:: Data to process

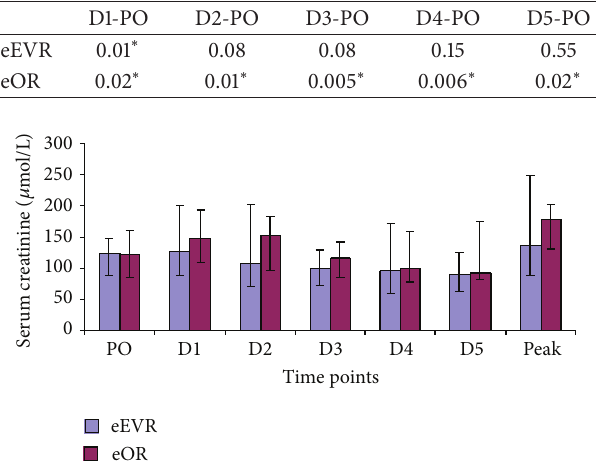
Figure 1: Serum urea levels in the eEVAR versus eOR groups at preoperatively (PO, 𝑃 = 0.442 ), day 1 (D1, 𝑃 = 0.429 ), day 2 (D2, 𝑃 = 0.134 ), day 3 (D3, 𝑃 = 0.240 ), day 4 (D4, 𝑃 = 0.121 ), day 5 (D5, 𝑃 = 0.062 ), and the peak ( 𝑃 = 0.328 ) expressed as median and IQR (Mann-Whitney 𝑈 test).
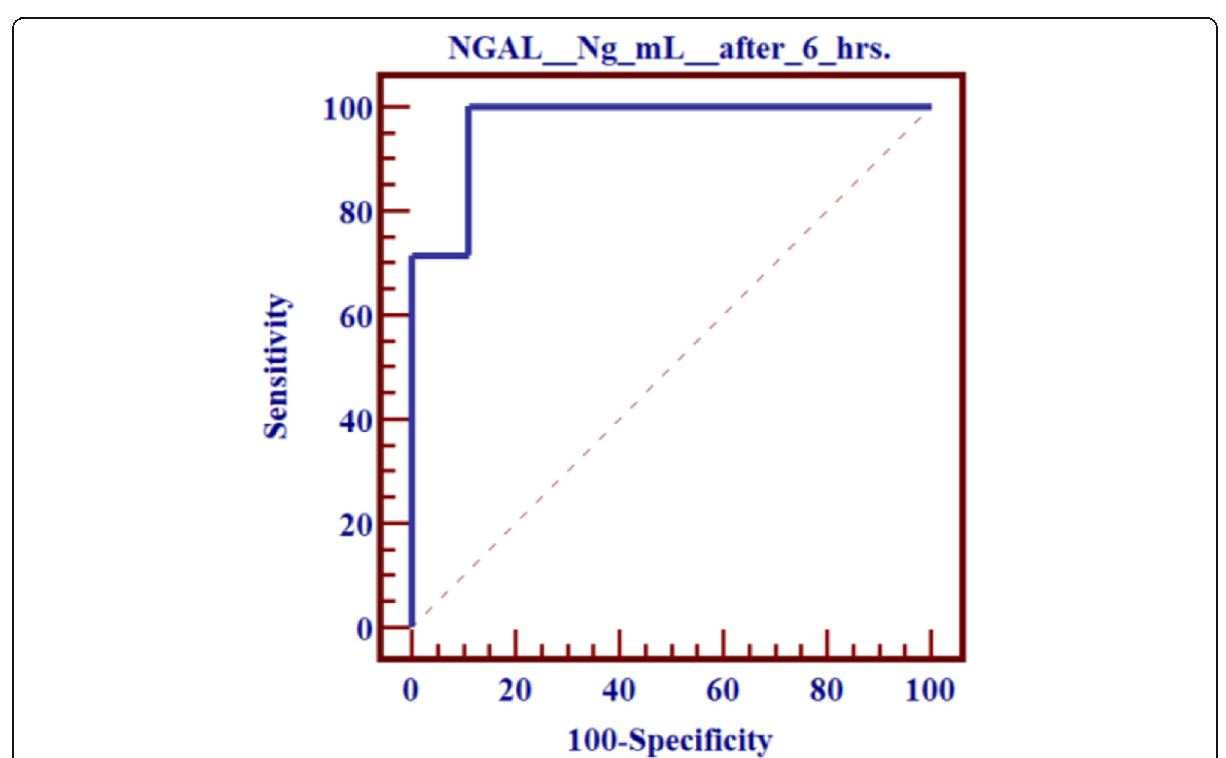
Fig. 3 Receiver-operating characteristic (ROC) curve of plasma NGAL level (cut-off value = 145 ng/mL) at 6 h after operation. AUC = area under the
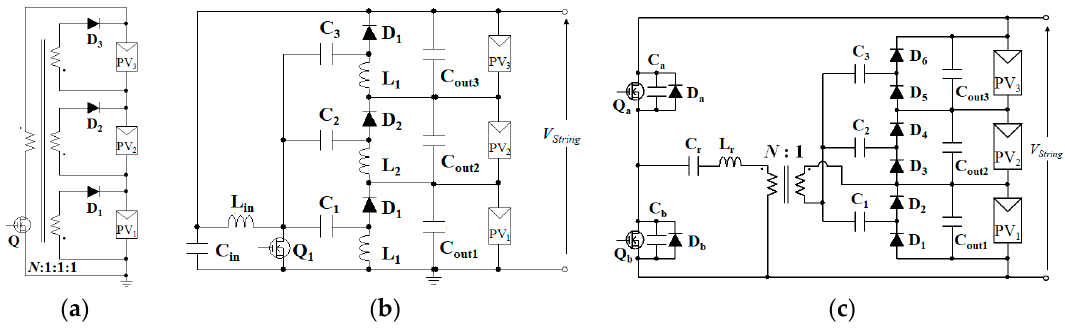
Figure 5. String-to-module DPP converters: ( a ) multi-winding flyback converter [21], ( b ) multi-stacked buck-boost converter [22,23], ( c ) series resonant voltage multiplier [24].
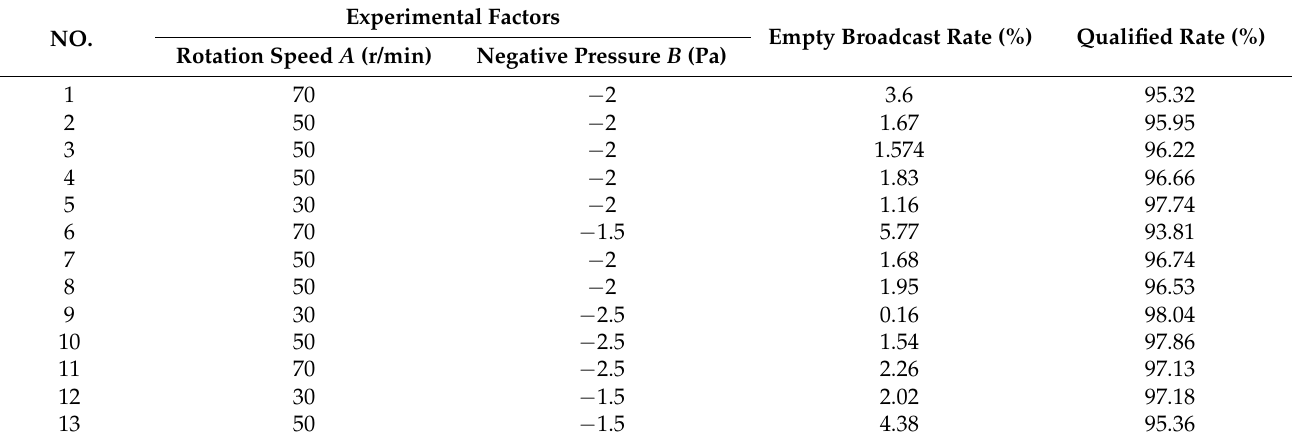
Table 3. The test results for the seed arrangement performance.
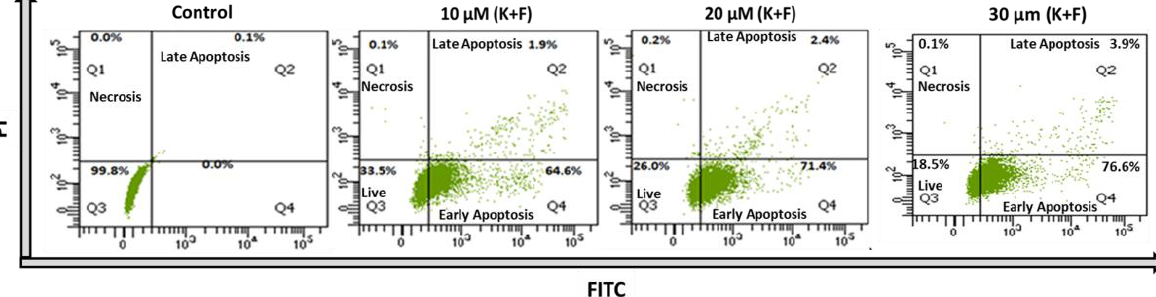
Figure 3. Annexin V-FITC/PI-positive MDA-MB-231 cells 24 h after treatment with 10, 20, and 30 µ M (K + F) according to flow cytometry showing different stages of the cells.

::::

§ **What you have to do**: Examine the records above and give the number of lines in which the string "Figure" appears, with no other words.

§ **Written solution**: 3